* [What is expected] What do the lines from the top of the data through the line with "by oca-gen-addon-readme !!" say? Quote them exactly and include both ends.

* [Data section]

____________________

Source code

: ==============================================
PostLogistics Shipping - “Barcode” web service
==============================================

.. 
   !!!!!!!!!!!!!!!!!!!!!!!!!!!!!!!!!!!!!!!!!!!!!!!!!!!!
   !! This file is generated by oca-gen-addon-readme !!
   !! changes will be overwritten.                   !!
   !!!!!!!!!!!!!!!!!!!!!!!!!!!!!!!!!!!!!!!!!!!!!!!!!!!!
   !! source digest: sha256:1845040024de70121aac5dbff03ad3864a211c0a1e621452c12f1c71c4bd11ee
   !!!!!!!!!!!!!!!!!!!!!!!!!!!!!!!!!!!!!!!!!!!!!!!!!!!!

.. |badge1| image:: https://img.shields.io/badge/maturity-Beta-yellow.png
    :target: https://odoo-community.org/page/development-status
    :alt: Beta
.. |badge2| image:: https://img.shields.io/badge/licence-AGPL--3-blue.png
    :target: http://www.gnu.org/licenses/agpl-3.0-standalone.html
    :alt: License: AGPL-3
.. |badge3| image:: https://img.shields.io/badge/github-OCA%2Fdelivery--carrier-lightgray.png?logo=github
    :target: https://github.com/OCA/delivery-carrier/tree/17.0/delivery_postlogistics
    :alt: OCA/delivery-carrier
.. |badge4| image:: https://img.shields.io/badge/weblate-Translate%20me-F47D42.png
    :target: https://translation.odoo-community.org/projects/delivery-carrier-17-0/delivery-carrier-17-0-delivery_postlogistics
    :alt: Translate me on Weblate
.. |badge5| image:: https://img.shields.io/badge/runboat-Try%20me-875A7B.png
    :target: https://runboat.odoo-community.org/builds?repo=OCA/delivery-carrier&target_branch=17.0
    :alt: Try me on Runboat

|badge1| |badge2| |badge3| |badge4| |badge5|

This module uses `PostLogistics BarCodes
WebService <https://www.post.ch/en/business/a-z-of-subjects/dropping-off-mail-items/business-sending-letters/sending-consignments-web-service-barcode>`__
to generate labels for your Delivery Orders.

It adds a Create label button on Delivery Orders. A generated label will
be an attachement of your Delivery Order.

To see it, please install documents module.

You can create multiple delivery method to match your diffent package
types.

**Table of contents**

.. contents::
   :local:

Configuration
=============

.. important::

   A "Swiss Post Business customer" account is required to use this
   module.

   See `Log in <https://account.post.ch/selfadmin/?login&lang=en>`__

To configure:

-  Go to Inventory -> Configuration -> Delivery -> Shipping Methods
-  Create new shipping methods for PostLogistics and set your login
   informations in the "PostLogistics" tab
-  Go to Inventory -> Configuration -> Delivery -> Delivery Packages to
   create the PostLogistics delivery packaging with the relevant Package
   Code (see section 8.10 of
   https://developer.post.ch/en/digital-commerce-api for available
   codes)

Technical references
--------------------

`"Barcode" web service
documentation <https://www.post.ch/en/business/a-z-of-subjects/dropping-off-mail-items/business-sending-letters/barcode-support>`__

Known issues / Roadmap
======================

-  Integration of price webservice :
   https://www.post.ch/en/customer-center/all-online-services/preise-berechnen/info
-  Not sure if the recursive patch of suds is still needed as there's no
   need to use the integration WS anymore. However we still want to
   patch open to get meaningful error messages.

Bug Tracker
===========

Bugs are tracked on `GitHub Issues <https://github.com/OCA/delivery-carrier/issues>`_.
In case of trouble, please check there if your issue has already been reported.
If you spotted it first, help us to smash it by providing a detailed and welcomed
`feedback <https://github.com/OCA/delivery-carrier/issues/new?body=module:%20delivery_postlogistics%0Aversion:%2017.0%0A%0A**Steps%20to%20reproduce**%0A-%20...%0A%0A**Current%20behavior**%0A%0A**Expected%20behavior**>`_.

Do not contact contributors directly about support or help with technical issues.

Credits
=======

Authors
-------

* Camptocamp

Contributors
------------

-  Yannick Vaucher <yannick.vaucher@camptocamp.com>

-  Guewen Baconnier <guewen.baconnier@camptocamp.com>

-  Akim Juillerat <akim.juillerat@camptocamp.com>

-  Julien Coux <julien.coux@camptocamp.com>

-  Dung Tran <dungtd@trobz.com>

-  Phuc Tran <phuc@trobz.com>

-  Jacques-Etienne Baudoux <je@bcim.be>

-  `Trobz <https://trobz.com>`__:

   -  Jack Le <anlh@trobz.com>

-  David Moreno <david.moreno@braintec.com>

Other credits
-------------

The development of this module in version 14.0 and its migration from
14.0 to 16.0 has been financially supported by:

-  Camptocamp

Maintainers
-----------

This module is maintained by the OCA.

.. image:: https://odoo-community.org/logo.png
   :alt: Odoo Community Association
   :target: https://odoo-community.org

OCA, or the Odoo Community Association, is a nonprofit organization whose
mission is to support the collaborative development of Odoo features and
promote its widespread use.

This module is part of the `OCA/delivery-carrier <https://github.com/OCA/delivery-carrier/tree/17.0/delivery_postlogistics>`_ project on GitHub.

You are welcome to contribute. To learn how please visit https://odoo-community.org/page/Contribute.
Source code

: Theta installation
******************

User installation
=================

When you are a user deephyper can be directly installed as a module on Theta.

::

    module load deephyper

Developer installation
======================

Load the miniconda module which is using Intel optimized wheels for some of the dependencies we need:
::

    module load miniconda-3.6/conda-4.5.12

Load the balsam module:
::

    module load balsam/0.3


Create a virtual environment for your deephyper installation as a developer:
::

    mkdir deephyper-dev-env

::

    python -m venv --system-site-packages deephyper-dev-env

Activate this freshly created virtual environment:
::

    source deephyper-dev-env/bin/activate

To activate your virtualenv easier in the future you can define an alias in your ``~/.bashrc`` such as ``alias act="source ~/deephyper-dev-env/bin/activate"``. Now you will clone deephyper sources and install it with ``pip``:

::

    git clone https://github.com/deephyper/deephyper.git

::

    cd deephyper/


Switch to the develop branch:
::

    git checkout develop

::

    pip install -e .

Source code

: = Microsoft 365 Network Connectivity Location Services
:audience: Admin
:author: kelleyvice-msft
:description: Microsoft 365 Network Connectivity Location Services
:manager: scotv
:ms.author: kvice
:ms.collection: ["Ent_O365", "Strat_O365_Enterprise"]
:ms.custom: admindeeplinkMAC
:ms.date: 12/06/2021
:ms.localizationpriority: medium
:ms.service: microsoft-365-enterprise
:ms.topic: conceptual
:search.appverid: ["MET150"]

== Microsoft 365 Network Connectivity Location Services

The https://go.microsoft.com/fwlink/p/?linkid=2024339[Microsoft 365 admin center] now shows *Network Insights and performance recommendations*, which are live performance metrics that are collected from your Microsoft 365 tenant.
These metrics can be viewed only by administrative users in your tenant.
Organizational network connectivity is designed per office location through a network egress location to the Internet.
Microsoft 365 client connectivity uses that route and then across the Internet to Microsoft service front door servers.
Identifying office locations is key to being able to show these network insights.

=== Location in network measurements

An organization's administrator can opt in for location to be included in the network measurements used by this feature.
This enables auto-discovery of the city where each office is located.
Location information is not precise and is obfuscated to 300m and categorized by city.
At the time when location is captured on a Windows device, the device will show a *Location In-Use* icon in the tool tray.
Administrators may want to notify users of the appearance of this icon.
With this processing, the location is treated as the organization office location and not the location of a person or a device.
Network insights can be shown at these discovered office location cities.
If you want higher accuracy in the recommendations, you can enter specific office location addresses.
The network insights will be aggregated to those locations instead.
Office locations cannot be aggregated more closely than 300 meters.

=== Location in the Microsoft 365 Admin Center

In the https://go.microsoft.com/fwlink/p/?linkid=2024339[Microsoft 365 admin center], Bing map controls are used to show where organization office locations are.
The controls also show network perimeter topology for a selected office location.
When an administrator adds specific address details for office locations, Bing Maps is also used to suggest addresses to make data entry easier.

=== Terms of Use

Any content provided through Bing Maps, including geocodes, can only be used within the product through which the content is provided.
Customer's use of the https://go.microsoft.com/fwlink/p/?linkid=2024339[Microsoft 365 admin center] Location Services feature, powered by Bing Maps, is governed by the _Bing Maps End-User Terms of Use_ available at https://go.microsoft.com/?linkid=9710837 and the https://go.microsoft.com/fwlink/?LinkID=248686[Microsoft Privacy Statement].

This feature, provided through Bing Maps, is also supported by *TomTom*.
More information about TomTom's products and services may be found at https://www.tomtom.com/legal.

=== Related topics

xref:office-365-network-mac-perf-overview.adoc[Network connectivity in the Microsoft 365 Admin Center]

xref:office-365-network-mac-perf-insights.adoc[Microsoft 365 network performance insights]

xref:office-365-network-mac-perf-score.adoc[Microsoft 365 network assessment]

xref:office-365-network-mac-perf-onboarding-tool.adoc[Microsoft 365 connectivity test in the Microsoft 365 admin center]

____________________

* [Answer to this task]
Source code

: ==============================================
PostLogistics Shipping - “Barcode” web service
==============================================

.. 
   !!!!!!!!!!!!!!!!!!!!!!!!!!!!!!!!!!!!!!!!!!!!!!!!!!!!
   !! This file is generated by oca-gen-addon-readme !!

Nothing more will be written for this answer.